Revitalised after your convivial lunch at the teahouse, continue touring the city. In it’s long history Samarkand has acquired many tales and legends of joy and also sorrow. Your local guide will tell you many stories about this legendary city, and it’s fascinating history.
This evening you are invited to a village in the suburbs to taste shashlik and barra kabob– a dish made from well marinated lamb cooked in a tandyr.
In the Orient the appropriate drink for shashlik and barra kabobs is red wine, and Uzbek red wines are famous across the region.
Continue your sightseeing of Samarkand. Magnificent Registan square is enclosed on three sides by the grandeur and elegance of three madrassahs – Ulugbek’s madrassah (15th century), Sher-Dor and Tillya-Kari madrassahs (17th century).
Other sites on your “menu” today are architectural complex Shakhi-Zinda (the 10th – 19th centuries), Gur-Emir mausoleum (15th century), Afrosiab site, Saint Daniil grave, Bibi-khanum mosque (early 15th century), and many other monuments that have retained the spirit of antiquity.
Lunch as usual allows you to sample the local cuisine.

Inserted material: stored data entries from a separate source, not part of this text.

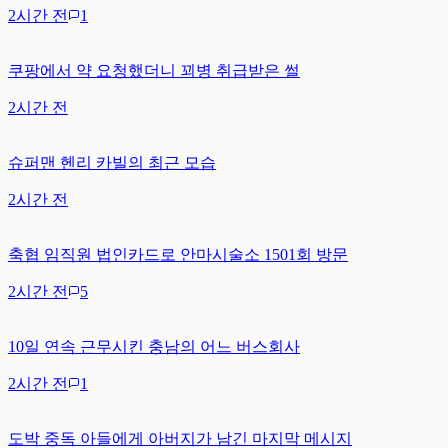
2시간 전
1
쿠팡에서 약 요청했더니 꾀병 취급받은 썰
2시간 전
슈퍼맨 헨리 카빌의 최근 모습
2시간 전
축협 임직원 법인카드로 안마시술소 1501회 방문
2시간 전
5
10일 연속 근무시킨 충남의 어느 버스회사
2시간 전
1
도박 중독 아들에게 아버지가 남긴 마지막 메시지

Beginning with lagman – a dish which is wide-spread throughout Central Asia. There are Uzbek, Uygur and Dungan kinds of lagman. In Uzbekistan the main ingredient is pasta or stretched noodles. And then a meaty sauce named vajja. It is somewhere between a soup and a stew. Some people call lagman a noodle soup, others consider it to be the main course as sometimes it is quite thick. Along with it you will eat lepyoshka (oriental flat bread). The authentic Samarkand lepyoshka should be baked in a tandyr.
With around 200 sunny days a year Uzbekistan is perfect for growing grapes. More than 300 types of grapes grow in Uzbekistan. You will be able to visit the Samarkand Winery, to taste 10 of the best varieties of Uzbek wine, and take a tour of the Museum.
Return to Tashkent where you will have the rest of the day at leisure. You may wish to mix with the locals in one of the many parks, or explore the artistic wonders of the metro. When you return home you may want to recreate some of the dishes you have tasted so visit Chorsu bazaar where you can pick up some spices and tea along with other souvenirs for your family and friends!
Tashkent offers a diverse range of cuisine as its population constitutes a heavy mix of foreigners and diverse ethnic community. In Tashkent you can savour the dishes of Uzbek, European, Chinese, Korean, Kyrgyz, Uigur, Japanese and many other cuisines. If you are looking for somewhere special to eat for your final meal you will be spoiled for choice and we are happy to make recommendations or reservations.